Упущенные всегда бывают дивно хороши и как-то даже подозрительно дешевы. Свободные до́роги, тесны и далеки — чуть ли не под Костромой. Но достаточно решиться на одну из них, как моментально она оказывается взятой и очень хорошей.
— Не умеешь ты искать, — укорял Танечку муж. — Искать надо на Rive gauche. Там центр и интеллигенция, и поэтому квартиры дешевле.[40]
Танечка вздыхает.
— Была одна на Rive gauche, только консьержка не позволяет ни детей, ни кошек, ни собак, ни рыб, ни птиц. И знакомых, говорит, тоже нельзя.
— Ну уж это дудки. Уж что-нибудь одно надо было отстоять — либо знакомых, либо кошку. Этак совсем одичаешь.
— Около Этуали была одна квартира. Но ее давно сдали, еще до войны. Хорошая, с ванной.
— Эх ты, ворона!
— Еще, говорят, хорошая квартира есть где-то на avenue Kléber. Только ее не сдают.
— Отчего не сдают?
— Не знаю, сами живут.
— Этак мы никогда ничего не найдем.
— Что же я могу сделать! Я стараюсь. Вот вчера мне дали адрес в конторе: на rue de Rome, пять комнат, с ванной, второй этаж, тысяча франков. А потом оказалось, что она не на rue de Rome, a в Passy, три комнаты, пятый этаж, восемьсот франков.

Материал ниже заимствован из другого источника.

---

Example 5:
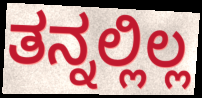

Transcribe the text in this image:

ತನ್ನಲ್ಲಿಲ್ಲ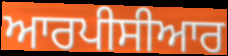
ਆਰਪੀਸੀਆਰ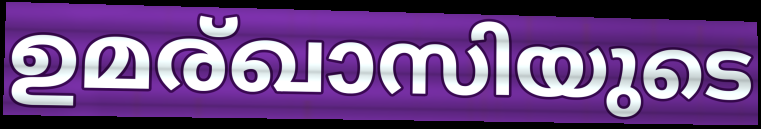
ഉമര്ഖാസിയുടെ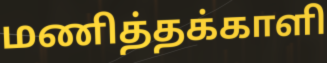
மணித்தக்காளிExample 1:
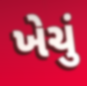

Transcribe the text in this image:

ખેચું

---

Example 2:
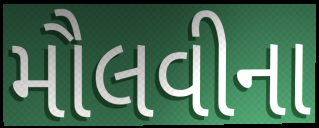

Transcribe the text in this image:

મૌલવીના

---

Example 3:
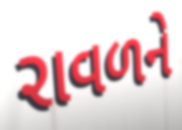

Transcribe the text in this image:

રાવળને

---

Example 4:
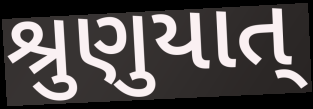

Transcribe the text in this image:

શ્રુણુયાત્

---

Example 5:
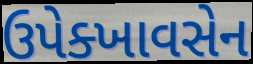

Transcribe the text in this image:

ઉપેક્ખાવસેનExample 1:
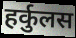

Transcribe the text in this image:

हर्कुलस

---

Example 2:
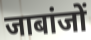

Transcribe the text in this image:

जाबांजों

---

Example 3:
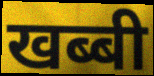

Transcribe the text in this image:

खब्बी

— Гм… Да ты, верно, не ту квартиру посмотрела?
— Может быть. Все это очень трудно.
— Нужно на Rive gauche. Кроме всего прочего, там сконцентрированы все кладбища.
— Да на что нам?
— Нет, не говори, все-таки это большое удобство. Представь себе, умрет кто-нибудь из нас здесь, около Opera, ведь отсюда до кладбища тащиться полтора часа, и неизвестно еще, какая при этом будет погода. Имей в виду, что чаще всего простуживаются именно на похоронах. Между прочим, пальто у меня скверное…
— Отчего мы такие несчастные! Устраиваются же люди.
— У Зябликовых квартира.
— Ну уж тоже! С умирающим. В верхнем этаже умирающий живет. Как у Зябликовых гости, так умирающий начинает кончаться и в потолок стучит, чтобы не мешали. Зябликовы всех гостей разгонят, а он к утру опять оживает.

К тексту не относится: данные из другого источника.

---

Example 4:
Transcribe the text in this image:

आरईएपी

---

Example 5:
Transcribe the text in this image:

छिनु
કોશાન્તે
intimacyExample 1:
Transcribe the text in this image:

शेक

— Ну, это пустяки, умрет же он когда-нибудь. Тут нужно только терпение.
— А вот у нас в Вятке квартиру с домовым сдавали. Чудесная, целый дом. И дешево. Домовой только вздыхал и никого не трогал. И то потом выяснилось, что это кучер.
— Почему же он вздыхал?
— От неизвестных причин. Вот бы сюда эту квартирку! Восемь комнат. Пять внизу и три наверху. Наверх можно было бы Зябликовых пустить.
— Ну уж, покорно благодарю! Сами будут всю ночь ногами топать, а чуть ты шевельнешься — сейчас претензии.
— Ну, тогда можно было бы Зябликовым две крайние отдать, а мы жили бы наверху, а внизу только парадные комнаты были бы.
— Ну тоже, по лестницам бегать, благодарю покорно. Особенно вечером со свечкой — еще пожару наделаешь.
— Зачем же со свечкой, когда электричество?
— Это в Вятке-то электричество!
— Да ведь дом-то, чудак ты этакий, в Париже будет, а не в Вятке!
— Сама говоришь — в Вятке, а теперь вдруг в Париже. Сначала думай, а потом говори.
— Чем же я виновата, что ты ничего не понимаешь! Дом, конечно, в Вятке, но жили бы мы в нем в Париже.
— Ничего не понимаю! Или ты идиотка, или я с ума сошел.
— Ничего не идиотка. Я просто рассуждаю, что если бы он был здесь, то как бы мы жили. Очень просто.
— Во всяком случае я с Зябликовыми не желаю.
— Какой у тебя скверный характер! Ну что тебе Зябликовы — помешают? Дадим им две комнаты около лестницы — там как раз кучер вздыхает. И потом — не можем мы одни занимать целый особняк! Сколько одно отопление стоило бы.
— Надо завести центральное отопление, тогда, если сильный мороз, хозяин за все отдувается.
— Так ведь хозяин-то ты, чудак!
— Это безразлично. Зябликовых не желаю. Завтра пойдем в контору?
— К чему? Если ты желаешь один занимать особняк в восемь комнат и сам его отапливать, так на тебя все равно никто не угодит.
— Не реви, сделай милость, без того тошно.
— Танечка, ты не спишь?
— М-м-м-м…
— Мне что-то не спится. Все разные мысли…
— Танечка, ты не спишь?
— Гм?
— По-моему, можно было бы в вятском доме сдать Зябликовым весь низ. Он, наверное, сырой. И если бы поставить дом около Этуали, мне бы на службу было удобно. Гм?
— Гм…
Лапушка
А. И. Куприну
— Ну вот, поели и шито-крыто, и концы в воду.
Лизавета Петровна вытерла тарелки и сунула их вместе со спиртовкой и остатками макарон в нижний ящик комода.
— Теперь пусть приходят комнату убирать. Ничего не увидят.